Pitfall 2: Driver Version Mismatches

Installing a newer driver without verifying CUDA compatibility causes new timeout errors. Always cross-reference NVIDIA’s CUDA compatibility matrix before driver updates.

# Verify CUDA compatibility
nvcc --version
nvidia-smi | head -n 5

Pitfall 3: Container Runtime Conflicts

In Kubernetes environments, ensure container runtimes properly initialize GPU access. The NVIDIA Container Toolkit must be configured correctly:

# Verify nvidia-container-toolkit configuration
cat /etc/nvidia-container-runtime/config.toml

# Test container GPU access
sudo docker run --rm --gpus all nvidia/cuda:12.0-base nvidia-smi

Pitfall 4: Ignoring Thermal Issues

Thermal problems often manifest as intermittent timeouts. Never assume timeouts are software-related without checking temperatures during failure events.

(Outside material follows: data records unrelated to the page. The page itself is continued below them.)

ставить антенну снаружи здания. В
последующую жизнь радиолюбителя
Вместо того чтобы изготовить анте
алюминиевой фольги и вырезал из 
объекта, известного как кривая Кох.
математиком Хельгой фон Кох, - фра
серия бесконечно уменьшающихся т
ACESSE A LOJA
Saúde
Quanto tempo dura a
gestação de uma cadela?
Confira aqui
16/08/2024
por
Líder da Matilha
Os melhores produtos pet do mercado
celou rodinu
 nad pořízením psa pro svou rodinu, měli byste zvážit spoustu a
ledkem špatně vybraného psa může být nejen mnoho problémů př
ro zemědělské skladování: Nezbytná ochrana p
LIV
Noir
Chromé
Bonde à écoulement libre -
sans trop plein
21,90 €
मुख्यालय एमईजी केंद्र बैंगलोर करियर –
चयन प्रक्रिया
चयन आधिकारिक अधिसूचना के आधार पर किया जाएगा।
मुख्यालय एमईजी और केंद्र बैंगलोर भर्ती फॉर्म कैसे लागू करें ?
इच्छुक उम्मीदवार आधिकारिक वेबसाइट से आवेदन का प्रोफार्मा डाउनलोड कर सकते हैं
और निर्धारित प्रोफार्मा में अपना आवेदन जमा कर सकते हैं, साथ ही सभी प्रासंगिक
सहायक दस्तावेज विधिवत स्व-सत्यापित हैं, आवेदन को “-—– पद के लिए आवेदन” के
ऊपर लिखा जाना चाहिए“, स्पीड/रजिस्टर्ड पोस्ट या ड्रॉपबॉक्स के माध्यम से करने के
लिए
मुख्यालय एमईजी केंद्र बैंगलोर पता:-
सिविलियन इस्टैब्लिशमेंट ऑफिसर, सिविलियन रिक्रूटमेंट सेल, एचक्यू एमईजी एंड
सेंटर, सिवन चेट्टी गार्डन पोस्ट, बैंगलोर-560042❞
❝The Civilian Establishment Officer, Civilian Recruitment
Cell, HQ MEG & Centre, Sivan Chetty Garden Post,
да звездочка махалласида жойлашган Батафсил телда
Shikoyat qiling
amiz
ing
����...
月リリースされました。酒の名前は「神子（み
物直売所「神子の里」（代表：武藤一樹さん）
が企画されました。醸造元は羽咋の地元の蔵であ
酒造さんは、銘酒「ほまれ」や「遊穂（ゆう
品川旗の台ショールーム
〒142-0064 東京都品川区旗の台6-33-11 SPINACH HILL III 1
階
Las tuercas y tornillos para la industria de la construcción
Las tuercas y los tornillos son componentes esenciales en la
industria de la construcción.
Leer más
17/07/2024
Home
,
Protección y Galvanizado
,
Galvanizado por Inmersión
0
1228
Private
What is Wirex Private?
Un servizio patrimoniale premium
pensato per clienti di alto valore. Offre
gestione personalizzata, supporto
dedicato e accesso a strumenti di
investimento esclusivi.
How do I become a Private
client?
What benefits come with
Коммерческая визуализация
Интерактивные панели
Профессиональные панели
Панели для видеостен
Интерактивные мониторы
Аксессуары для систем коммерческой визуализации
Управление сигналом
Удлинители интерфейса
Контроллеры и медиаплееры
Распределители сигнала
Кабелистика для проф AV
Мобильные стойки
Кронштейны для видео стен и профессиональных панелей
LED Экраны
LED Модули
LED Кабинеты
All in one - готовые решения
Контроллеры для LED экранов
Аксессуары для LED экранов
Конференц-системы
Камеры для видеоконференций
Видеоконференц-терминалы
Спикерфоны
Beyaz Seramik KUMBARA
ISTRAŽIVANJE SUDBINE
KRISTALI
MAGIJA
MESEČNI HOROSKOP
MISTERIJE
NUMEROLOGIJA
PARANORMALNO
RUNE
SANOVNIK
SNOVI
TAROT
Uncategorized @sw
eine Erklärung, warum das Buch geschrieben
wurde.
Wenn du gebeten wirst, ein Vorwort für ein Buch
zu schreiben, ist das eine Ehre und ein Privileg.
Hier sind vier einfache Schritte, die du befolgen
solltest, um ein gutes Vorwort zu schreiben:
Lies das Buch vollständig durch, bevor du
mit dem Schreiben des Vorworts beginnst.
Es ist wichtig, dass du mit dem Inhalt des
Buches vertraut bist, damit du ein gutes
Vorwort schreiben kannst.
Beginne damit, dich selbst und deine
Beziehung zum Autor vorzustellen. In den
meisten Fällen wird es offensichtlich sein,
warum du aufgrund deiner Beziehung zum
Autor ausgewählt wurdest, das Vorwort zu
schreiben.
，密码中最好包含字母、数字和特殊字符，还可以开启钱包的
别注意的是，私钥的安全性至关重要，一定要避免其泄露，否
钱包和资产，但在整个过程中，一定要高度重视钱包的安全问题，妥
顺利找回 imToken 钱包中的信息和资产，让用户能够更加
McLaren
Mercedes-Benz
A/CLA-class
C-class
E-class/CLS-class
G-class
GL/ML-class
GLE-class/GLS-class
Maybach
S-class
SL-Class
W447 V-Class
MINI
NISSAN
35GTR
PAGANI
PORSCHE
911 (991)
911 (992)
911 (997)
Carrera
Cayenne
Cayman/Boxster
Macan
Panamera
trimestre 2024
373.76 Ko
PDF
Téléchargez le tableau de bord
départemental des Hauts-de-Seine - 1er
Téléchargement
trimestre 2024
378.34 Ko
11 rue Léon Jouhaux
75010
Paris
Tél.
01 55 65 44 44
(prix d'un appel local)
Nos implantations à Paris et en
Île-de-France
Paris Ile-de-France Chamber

Pitfall 5: Partial Node Recovery

After a GPU timeout event, ensure all GPUs in a multi-GPU node are healthy. A single GPU failure can affect interconnect fabric:

# Check all GPUs in node
nvidia-smi -L

# Verify NVLink status if applicable
nvidia-smi nvlink -s

Pitfall 6: Firewall or Network Issues

In distributed OpenClaw deployments, ensure the control plane can communicate with GPU nodes:

# Test network connectivity to compute nodes
ping -c 3 compute-node-01
nc -zv compute-node-01 8080

The following errors are frequently encountered in conjunction with or as alternatives to clw-gpu-timeout:

Error Code Description Relationship
clw-gpu-allocate-fail GPU memory allocation failures Often precedes timeout; indicates resource exhaustion
clw-device-offline GPU device removed from bus Physical manifestation of underlying issues
clw-cluster-connection-timeout Cluster master communication failure May cause GPU scheduling timeouts
cuda-error-6-timeout CUDA runtime timeout error Lower-level CUDA equivalent of clw-gpu-timeout
nvidia-smi-timeout nvidia-smi command timeout Direct symptom of driver/hardware issues
clw-health-check-fail GPU health check failure General indicator including timeout conditions
cuda-error-999 CUDA unknown error Often accompanies timeout recovery attempts

Debugging related errors:

# Check for cuda-error codes in application logs
grep -r "cuda-error" /var/log/openclaw/

# Monitor device status changes
openclaw device events --watch

# View cluster-wide GPU status
openclaw cluster gpu-status --all-nodes

Cross-reference resolution strategies:

  • clw-gpu-allocate-fail resolution often resolves clw-gpu-timeout by reducing memory pressure
  • clw-device-offline should be investigated before addressing clw-gpu-timeout if both occur
  • Persistent nvidia-smi-timeout indicates hardware issues requiring physical inspection

For additional troubleshooting, consult the OpenClaw GPU Configuration Guide and ensure your deployment matches the tested configuration matrix for your hardware platform.